Pick out every line in the records that contains the string "position", and copy each one.
◆ ◆ ◆ ◆
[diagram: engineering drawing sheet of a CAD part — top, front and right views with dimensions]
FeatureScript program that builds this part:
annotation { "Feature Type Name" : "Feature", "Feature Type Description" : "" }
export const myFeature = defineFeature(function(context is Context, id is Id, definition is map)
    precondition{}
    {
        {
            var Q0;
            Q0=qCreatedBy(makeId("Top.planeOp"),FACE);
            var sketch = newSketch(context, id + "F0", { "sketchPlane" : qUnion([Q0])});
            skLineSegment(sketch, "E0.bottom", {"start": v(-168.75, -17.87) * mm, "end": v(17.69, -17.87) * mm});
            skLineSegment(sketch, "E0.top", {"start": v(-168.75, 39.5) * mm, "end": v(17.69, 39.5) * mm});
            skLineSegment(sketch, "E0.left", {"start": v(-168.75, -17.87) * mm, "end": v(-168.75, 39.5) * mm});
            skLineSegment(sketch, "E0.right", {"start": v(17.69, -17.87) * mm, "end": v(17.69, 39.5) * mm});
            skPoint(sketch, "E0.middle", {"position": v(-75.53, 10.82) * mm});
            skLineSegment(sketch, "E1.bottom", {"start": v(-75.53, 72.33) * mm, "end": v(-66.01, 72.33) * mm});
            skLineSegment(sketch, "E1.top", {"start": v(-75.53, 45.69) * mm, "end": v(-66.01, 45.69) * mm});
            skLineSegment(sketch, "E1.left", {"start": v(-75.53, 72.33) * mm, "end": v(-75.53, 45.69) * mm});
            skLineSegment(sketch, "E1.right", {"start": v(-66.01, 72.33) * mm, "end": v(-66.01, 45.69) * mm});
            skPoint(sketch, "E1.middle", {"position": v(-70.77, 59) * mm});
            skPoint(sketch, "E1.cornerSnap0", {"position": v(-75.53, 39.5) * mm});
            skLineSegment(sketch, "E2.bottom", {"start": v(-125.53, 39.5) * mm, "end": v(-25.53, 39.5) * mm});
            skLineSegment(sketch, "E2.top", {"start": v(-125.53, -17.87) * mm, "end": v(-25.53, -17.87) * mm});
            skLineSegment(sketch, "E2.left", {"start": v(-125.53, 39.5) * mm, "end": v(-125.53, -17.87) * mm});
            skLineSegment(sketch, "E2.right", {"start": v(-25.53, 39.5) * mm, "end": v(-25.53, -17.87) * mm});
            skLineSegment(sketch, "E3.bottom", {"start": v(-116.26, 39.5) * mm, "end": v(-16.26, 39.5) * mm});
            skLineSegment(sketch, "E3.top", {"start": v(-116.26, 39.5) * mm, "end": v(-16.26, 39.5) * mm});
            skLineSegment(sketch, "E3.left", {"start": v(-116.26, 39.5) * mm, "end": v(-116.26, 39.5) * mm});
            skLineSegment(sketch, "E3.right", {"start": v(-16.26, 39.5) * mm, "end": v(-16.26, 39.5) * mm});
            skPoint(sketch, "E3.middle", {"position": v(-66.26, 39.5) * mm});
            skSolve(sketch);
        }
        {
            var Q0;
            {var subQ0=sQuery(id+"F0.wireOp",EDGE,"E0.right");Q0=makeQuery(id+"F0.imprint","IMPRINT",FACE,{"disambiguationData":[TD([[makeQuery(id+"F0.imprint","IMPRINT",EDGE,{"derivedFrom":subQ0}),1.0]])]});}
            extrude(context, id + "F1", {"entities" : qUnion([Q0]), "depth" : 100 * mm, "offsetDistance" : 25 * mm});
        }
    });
◆ ◆ ◆ ◆
### Correct output
            skPoint(sketch, "E0.middle", {"position": v(-75.53, 10.82) * mm});
            skPoint(sketch, "E1.middle", {"position": v(-70.77, 59) * mm});
            skPoint(sketch, "E1.cornerSnap0", {"position": v(-75.53, 39.5) * mm});
            skPoint(sketch, "E3.middle", {"position": v(-66.26, 39.5) * mm});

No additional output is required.